◆ Exercise instructions ◆
A. Please answer these questions about the geometry thread:
(i) Which equality does the poster of the rejoinder say they still cannot see?
(ii) Which two inscribed angles are said to be of equal measure, making chord BC equal to chord EB?
(iii) What proportion is named as the essence of the problem?
B. Write the next part of the geometry thread, following on from its final post.

◆ Exercise passage ◆
____________

Prove that ##AE=2BC## -Deductive Geometry

[SammyS]

Kindly find my rejoinder...sorry am a bit busy had to scribble my response.
I have made use of similarity (on the diagram) as is suggested...and I still cannot see how $BC= EB$.

That $BC=EB$ does not come from similarity of triangles. It comes from the fact that chord $BC$ and chord $EB$ each subtend inscribed angles of equal measure, namely $\angle BDC$ and $\angle EDB$ .

Steve beat me to it !.

 

[anuttarasammyak]

The essence of the problem is
AC/CD=AE/BC
coming from same arc lengths and similarity of triangles.

____________

◆ Information shown ◆
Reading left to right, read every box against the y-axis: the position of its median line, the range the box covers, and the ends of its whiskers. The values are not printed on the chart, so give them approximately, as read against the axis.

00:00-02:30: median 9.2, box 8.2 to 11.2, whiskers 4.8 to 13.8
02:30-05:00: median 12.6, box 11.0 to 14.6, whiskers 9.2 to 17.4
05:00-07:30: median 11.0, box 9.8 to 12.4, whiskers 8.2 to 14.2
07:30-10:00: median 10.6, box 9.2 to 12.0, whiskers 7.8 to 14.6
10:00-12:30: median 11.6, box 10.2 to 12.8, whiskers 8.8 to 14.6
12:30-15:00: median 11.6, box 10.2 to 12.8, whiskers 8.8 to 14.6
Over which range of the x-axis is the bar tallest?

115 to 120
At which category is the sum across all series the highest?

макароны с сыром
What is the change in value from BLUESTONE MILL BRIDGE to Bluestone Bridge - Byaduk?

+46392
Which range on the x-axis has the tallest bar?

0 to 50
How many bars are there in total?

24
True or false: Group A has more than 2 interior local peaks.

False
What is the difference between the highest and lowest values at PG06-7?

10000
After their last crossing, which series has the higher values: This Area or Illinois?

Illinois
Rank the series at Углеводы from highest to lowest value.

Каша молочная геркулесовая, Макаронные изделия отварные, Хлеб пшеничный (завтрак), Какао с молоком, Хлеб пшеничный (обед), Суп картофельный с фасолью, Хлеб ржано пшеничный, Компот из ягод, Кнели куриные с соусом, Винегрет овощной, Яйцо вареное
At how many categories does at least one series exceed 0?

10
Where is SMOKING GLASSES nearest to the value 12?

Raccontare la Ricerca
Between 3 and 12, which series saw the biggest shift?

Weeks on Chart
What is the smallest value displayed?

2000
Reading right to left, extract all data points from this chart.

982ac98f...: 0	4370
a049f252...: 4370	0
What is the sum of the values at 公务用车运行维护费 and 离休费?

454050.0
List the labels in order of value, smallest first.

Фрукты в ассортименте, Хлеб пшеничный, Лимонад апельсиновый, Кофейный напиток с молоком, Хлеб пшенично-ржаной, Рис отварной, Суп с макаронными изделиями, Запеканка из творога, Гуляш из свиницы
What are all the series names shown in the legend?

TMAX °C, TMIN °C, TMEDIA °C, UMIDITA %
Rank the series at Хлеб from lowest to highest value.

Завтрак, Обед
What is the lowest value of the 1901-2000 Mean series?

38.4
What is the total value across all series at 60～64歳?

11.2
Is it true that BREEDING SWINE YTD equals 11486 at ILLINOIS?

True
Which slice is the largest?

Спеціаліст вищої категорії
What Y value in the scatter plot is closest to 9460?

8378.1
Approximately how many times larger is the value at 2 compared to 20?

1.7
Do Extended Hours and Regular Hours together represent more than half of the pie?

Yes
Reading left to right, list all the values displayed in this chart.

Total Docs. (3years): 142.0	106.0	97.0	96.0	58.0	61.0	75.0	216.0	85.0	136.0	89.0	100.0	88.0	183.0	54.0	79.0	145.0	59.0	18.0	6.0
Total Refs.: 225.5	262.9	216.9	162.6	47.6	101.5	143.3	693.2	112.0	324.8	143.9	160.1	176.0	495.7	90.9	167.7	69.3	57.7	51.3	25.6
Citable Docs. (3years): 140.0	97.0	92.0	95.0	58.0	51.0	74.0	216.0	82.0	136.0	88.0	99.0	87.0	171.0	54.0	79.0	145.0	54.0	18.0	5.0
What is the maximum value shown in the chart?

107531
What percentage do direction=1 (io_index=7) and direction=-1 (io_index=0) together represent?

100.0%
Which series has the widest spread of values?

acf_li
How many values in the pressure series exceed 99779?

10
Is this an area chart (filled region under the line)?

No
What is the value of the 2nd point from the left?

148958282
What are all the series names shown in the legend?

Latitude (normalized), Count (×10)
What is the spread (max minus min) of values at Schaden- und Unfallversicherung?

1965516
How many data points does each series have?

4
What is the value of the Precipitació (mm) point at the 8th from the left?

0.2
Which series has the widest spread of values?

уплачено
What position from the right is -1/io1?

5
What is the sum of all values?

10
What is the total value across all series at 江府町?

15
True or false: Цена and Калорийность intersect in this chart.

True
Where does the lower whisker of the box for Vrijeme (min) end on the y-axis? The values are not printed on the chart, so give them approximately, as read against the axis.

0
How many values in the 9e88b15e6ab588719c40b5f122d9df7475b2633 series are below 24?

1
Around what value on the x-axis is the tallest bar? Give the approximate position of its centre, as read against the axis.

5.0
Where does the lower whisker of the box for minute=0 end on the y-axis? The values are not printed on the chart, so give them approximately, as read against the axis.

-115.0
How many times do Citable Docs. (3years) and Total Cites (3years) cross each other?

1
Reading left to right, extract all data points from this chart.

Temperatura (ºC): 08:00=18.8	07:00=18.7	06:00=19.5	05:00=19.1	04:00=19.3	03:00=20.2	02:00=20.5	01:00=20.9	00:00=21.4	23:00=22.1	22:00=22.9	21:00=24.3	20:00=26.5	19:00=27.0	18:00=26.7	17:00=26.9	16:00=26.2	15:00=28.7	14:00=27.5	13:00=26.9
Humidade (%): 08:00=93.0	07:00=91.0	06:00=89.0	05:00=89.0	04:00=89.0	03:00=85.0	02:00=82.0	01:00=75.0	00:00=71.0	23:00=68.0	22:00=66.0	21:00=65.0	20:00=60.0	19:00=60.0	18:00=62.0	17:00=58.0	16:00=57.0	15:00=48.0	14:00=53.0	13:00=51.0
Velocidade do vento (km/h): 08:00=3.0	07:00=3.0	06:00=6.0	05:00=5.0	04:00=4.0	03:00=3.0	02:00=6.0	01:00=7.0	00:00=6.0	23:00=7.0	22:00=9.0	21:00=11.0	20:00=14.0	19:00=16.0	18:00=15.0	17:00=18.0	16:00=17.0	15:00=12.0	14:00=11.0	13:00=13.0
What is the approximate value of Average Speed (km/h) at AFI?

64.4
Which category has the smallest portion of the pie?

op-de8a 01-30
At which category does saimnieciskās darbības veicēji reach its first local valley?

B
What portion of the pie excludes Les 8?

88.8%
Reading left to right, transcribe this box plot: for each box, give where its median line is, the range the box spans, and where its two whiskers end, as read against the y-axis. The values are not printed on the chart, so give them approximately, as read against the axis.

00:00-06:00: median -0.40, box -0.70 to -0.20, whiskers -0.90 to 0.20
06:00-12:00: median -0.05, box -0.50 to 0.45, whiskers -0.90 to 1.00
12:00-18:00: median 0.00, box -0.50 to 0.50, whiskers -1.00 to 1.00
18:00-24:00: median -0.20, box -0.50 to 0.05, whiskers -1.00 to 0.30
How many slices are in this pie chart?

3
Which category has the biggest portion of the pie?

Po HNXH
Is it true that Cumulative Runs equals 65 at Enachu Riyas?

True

____________

◆ Responses in order ◆
A.
(i) BC = EB
(ii) Angle BDC and angle EDB
(iii) AC/CD = AE/BC

B.
Or $\triangle EOB \equiv \triangle COB$ instead of same arc lengths, if you prefer.

 

[chwala]

...just going through my posts...this was a nice one...just to remember how i understand it in the near future; i reflected $AE$ on the supposedly mirror line $AC$, it then follows that;

$\dfrac{AE}{BE}=\dfrac{AC}{CD}$

$\dfrac{AE}{BC}=\dfrac{AC}{CD}$

We are given; $AC=2CD$

$\dfrac{AE}{BC}=\dfrac{2CD}{CD}$

$\dfrac{AE}{BC}=2$

$⇒AE=2BC$.